* [WORK ORDER] Can you arrange the part that opens with the line containing "The framework is" and closes with the line containing "The optimization process" as a Markdown table with columns named Row and Line, numbering each row and leaving out blank lines?

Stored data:
■ ■ ■ ■ ■ ■ ■
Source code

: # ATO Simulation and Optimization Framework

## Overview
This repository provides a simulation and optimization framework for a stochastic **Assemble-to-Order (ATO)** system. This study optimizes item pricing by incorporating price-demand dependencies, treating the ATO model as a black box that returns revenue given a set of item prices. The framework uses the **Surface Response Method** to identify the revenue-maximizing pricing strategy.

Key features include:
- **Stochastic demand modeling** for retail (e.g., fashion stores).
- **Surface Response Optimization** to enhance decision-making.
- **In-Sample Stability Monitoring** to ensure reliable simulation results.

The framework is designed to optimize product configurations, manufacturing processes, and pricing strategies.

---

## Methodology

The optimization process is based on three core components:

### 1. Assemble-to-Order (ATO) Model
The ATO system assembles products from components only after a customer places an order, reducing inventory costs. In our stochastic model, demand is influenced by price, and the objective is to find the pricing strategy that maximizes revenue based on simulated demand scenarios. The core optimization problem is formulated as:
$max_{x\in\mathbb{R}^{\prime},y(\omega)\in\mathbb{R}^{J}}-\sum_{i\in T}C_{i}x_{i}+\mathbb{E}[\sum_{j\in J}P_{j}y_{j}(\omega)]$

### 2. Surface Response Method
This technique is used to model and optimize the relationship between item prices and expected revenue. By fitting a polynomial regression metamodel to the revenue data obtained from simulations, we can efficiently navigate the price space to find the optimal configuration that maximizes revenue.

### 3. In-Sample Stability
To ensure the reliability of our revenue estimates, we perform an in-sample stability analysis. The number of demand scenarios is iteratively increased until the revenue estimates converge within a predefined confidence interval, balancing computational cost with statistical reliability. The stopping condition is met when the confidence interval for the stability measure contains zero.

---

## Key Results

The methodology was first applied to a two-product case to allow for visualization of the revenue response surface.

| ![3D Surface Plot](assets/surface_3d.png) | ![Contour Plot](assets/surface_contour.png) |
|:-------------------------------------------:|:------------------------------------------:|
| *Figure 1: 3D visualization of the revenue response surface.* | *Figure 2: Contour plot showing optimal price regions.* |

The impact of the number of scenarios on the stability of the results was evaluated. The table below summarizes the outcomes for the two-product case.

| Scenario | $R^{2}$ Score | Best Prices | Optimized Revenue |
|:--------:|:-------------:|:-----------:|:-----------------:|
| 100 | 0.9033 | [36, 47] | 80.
■ ■ ■ ■ ■ ■ ■
* [SOLUTION TO THIS PROBLEM]
| Row | Line |
|---|---|
| 1 | The framework is designed to optimize product configurations, manufacturing processes, and pricing strategies. |
| 2 | --- |
| 3 | ## Methodology |
| 4 | The optimization process is based on three core components: |